Beitragvon Penthesilea » Mo 3. Aug 2015, 00:37

Herzlichen Dank, Laptop. Ich habe den ganzen Abschnitt zu Boreas und Orithyia transkribiert, wobei noch ein paar Unsicherheiten bleiben. Falls jemand Lust hat, einen Blick darauf zu werfen, hänge ich gerne noch ein weiteres Dokument an.
Hier meine Transkription mit den Lücken, die noch verbleiben. Wenn Ihr Ideen habt, bin ich Euch sehr dankbar.

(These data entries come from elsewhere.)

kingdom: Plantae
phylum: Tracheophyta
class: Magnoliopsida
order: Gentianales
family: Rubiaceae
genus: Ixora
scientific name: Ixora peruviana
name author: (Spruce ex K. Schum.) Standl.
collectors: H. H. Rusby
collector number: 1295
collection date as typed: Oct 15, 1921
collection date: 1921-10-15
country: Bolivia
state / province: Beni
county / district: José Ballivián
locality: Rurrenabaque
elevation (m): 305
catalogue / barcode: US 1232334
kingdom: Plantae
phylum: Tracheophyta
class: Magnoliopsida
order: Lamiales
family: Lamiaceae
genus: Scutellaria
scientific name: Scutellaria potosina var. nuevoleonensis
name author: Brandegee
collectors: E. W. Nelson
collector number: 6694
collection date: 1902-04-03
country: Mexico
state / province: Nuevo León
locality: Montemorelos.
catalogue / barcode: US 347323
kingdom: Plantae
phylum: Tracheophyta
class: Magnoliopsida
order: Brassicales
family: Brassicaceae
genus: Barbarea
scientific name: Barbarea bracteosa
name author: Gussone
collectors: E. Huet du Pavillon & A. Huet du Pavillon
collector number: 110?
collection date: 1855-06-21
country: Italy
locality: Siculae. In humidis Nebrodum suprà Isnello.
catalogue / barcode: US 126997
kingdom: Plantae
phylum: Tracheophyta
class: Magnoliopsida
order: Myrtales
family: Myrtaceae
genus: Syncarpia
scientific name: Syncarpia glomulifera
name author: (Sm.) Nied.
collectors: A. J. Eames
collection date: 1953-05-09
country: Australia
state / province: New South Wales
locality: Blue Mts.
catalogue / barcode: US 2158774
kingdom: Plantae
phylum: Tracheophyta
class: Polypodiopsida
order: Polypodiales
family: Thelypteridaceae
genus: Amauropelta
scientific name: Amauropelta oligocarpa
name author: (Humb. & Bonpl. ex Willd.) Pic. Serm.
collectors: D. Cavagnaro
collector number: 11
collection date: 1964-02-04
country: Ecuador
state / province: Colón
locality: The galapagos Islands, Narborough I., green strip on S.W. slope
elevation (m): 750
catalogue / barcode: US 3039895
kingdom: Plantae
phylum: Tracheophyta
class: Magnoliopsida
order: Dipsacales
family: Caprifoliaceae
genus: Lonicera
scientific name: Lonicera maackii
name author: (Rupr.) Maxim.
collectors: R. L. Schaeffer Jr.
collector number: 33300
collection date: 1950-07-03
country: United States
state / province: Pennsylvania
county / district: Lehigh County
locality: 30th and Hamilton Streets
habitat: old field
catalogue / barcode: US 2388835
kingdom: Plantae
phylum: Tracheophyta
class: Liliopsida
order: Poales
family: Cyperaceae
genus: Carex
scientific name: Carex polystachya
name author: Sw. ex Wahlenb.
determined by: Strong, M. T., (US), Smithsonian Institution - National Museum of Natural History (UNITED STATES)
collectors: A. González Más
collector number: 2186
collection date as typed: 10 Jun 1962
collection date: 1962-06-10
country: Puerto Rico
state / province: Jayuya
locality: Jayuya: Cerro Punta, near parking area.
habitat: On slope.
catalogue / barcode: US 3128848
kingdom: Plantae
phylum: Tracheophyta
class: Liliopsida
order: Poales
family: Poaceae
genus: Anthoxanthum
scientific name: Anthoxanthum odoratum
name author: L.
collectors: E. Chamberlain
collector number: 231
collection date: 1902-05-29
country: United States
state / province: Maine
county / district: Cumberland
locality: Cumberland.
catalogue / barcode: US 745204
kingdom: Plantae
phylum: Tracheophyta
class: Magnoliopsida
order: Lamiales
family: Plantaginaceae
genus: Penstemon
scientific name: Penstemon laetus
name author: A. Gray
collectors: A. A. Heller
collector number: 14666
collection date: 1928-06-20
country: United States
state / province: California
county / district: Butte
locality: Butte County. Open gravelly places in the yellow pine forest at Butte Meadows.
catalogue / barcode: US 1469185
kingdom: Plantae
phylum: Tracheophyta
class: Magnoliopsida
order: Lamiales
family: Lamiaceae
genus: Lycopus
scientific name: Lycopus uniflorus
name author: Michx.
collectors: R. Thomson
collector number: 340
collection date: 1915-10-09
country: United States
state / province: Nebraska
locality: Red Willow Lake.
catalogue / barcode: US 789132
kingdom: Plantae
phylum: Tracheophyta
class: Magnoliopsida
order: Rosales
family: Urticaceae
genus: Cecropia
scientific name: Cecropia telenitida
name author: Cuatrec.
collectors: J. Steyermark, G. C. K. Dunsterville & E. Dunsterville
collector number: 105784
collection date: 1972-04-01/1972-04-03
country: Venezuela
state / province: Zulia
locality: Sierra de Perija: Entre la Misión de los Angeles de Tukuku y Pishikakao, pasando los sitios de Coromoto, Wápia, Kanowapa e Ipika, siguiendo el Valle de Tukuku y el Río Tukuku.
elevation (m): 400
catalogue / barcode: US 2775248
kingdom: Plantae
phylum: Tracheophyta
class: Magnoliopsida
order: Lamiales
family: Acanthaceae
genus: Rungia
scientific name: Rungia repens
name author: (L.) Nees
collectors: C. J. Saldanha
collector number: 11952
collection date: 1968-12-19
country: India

"Similiter fugo omnes alios ventos, similiter induco terremotum in terorem(?)[/i] in feris(?) qn(?) volo; Quare non utor viribus meis et non precibus. et dum hoc dixisset acceptis viribus suis cepit aflare terram et equor donec (?) fuit in Athenas (?), et in allys (?) suis cepit Orthyiam et exportavit usque ad partes citorum (?) populorum."

Unsicherheiten:
- terorem nicht mit Doppel-r?
- in feris? In den wilden Tieren? das klingt seltsam...
- allys? Das müssten doch alis sein, nicht?
- in Athenas? müsste das nicht in Athenis sein, also statt Richtungsakkusastiv ein Abl. loci nach fit?
- citorum statt Ciconum?

Vielen Dank für Eure Hilfe!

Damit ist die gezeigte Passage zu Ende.